Test calling each model to make predictions.


In [None]:
revenue_model = reg.get_model("REVENUE_FORECASTER").default
recent_revenue = revenue_df.limit(3).drop("PURCHASE_MONTH")
revenue_preds = revenue_model.run(recent_revenue, function_name="predict")
print("Revenue predictions:")
revenue_preds.select("TOTAL_REVENUE", "PREDICTED_REVENUE").show()

churn_model = reg.get_model("CHURN_RISK_MODEL").default
sample_churn = churn_df.limit(5).drop("PLAYER_ID")
churn_preds = churn_model.run(sample_churn, function_name="predict")
print("\nChurn risk predictions:")
churn_preds.select("IS_CHURNED", "CHURN_PREDICTION").show()
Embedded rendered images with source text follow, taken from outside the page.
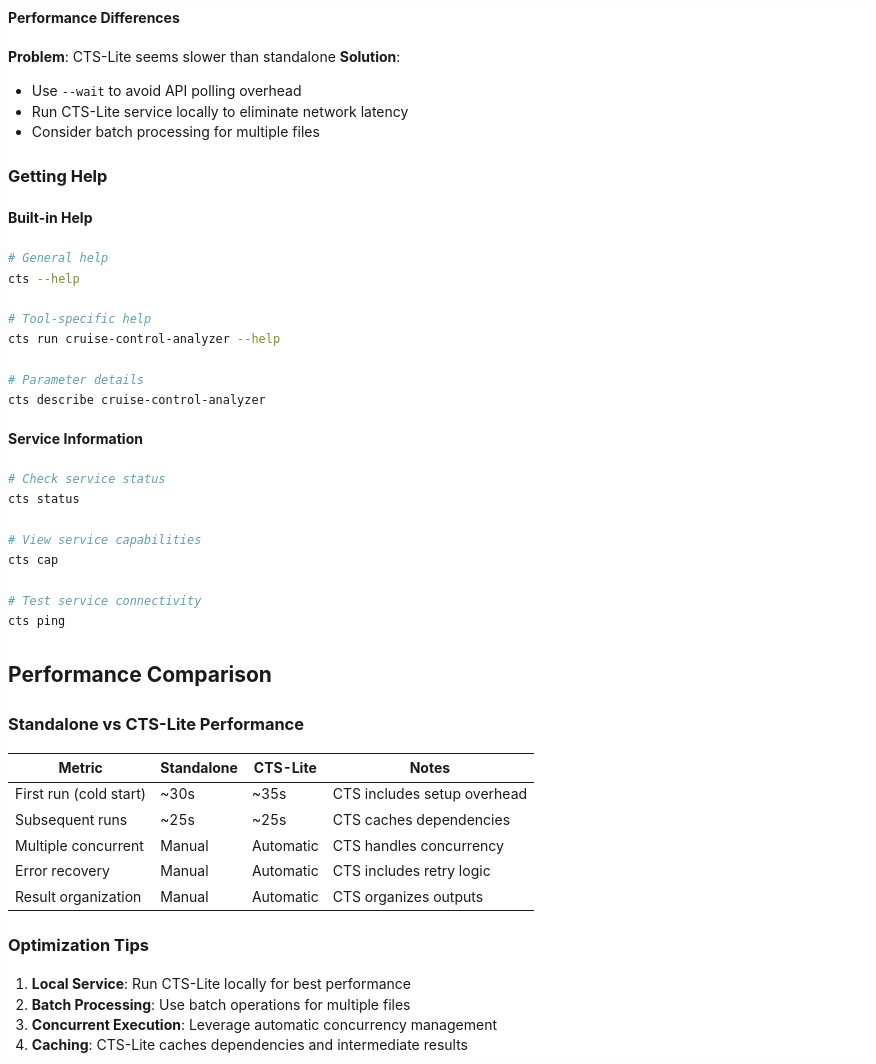 #### Performance Differences
**Problem**: CTS-Lite seems slower than standalone
**Solution**: 
- Use `--wait` to avoid API polling overhead
- Run CTS-Lite service locally to eliminate network latency
- Consider batch processing for multiple files

### Getting Help

#### Built-in Help
```bash
# General help
cts --help

# Tool-specific help
cts run cruise-control-analyzer --help

# Parameter details
cts describe cruise-control-analyzer
```

#### Service Information
```bash
# Check service status
cts status

# View service capabilities  
cts cap

# Test service connectivity
cts ping
```

## Performance Comparison

### Standalone vs CTS-Lite Performance

| Metric | Standalone | CTS-Lite | Notes |
|--------|------------|----------|-------|
| First run (cold start) | ~30s | ~35s | CTS includes setup overhead |
| Subsequent runs | ~25s | ~25s | CTS caches dependencies |
| Multiple concurrent | Manual | Automatic | CTS handles concurrency |
| Error recovery | Manual | Automatic | CTS includes retry logic |
| Result organization | Manual | Automatic | CTS organizes outputs |

### Optimization Tips

1. **Local Service**: Run CTS-Lite locally for best performance
2. **Batch Processing**: Use batch operations for multiple files
3. **Concurrent Execution**: Leverage automatic concurrency management
4. **Caching**: CTS-Lite caches dependencies and intermediate results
toxicity_model = reg.get_model("TOXICITY_PREDICTION_MODEL").default
sample_toxicity = toxicity_df.limit(5).drop("PLAYER_ID")
toxicity_preds = toxicity_model.run(sample_toxicity, function_name="predict")
print("\nToxicity predictions:")
toxicity_preds.select("HAS_INCIDENT", "TOXICITY_PREDICTION").show()
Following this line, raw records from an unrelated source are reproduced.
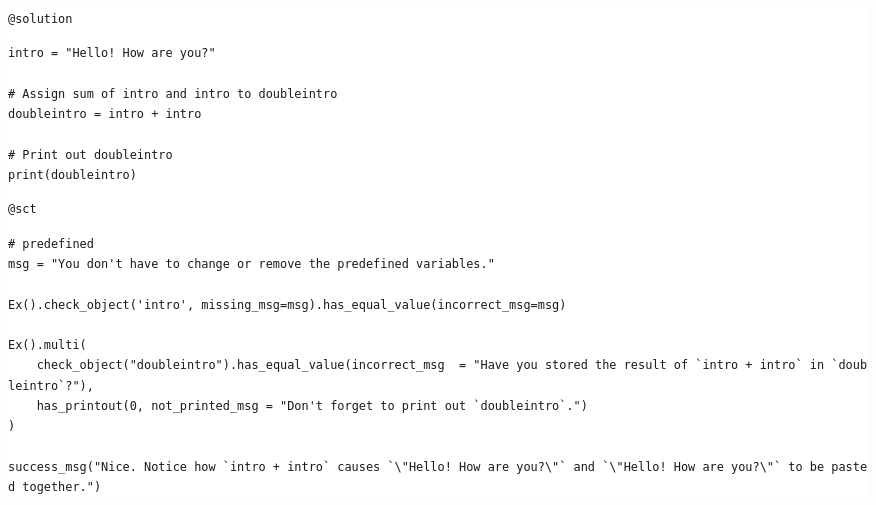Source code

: `@solution`
```{python}
intro = "Hello! How are you?"

# Assign sum of intro and intro to doubleintro
doubleintro = intro + intro

# Print out doubleintro
print(doubleintro)
```

`@sct`
```{python}
# predefined
msg = "You don't have to change or remove the predefined variables."

Ex().check_object('intro', missing_msg=msg).has_equal_value(incorrect_msg=msg)

Ex().multi(
    check_object("doubleintro").has_equal_value(incorrect_msg  = "Have you stored the result of `intro + intro` in `doubleintro`?"),
    has_printout(0, not_printed_msg = "Don't forget to print out `doubleintro`.")
)

success_msg("Nice. Notice how `intro + intro` causes `\"Hello! How are you?\"` and `\"Hello! How are you?\"` to be pasted together.")
```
print("\n✅ All models tested successfully!")

---
# Next Steps

## Add Models to Intelligence Agent

**Run the SQL Script:**
Execute `sql/agent/08_create_intelligence_agent.sql` which automatically configures all 3 ML models.

**Manual Configuration (Alternative):**
1. In Snowsight → AI & ML → Agents → RIOT_GAMES_INTELLIGENCE_AGENT
2. Go to Tools → + Add → Function
3. Add each model wrapper procedure:
   - **PREDICT_REVENUE** (from `sql/ml/07_create_model_wrapper_functions.sql`)
   - **PREDICT_CHURN_RISK** (from `sql/ml/07_create_model_wrapper_functions.sql`)
   - **PREDICT_TOXICITY_RISK** (from `sql/ml/07_create_model_wrapper_functions.sql`)

## Example Questions for Agent

- "Predict revenue for the next 6 months"
- "Which CASUAL players are at high churn risk?"
- "What is the toxicity risk for ENGAGED segment players?"
- "Show me revenue trends by player segment and predict next quarter"

The models will now be available as tools your agent can use!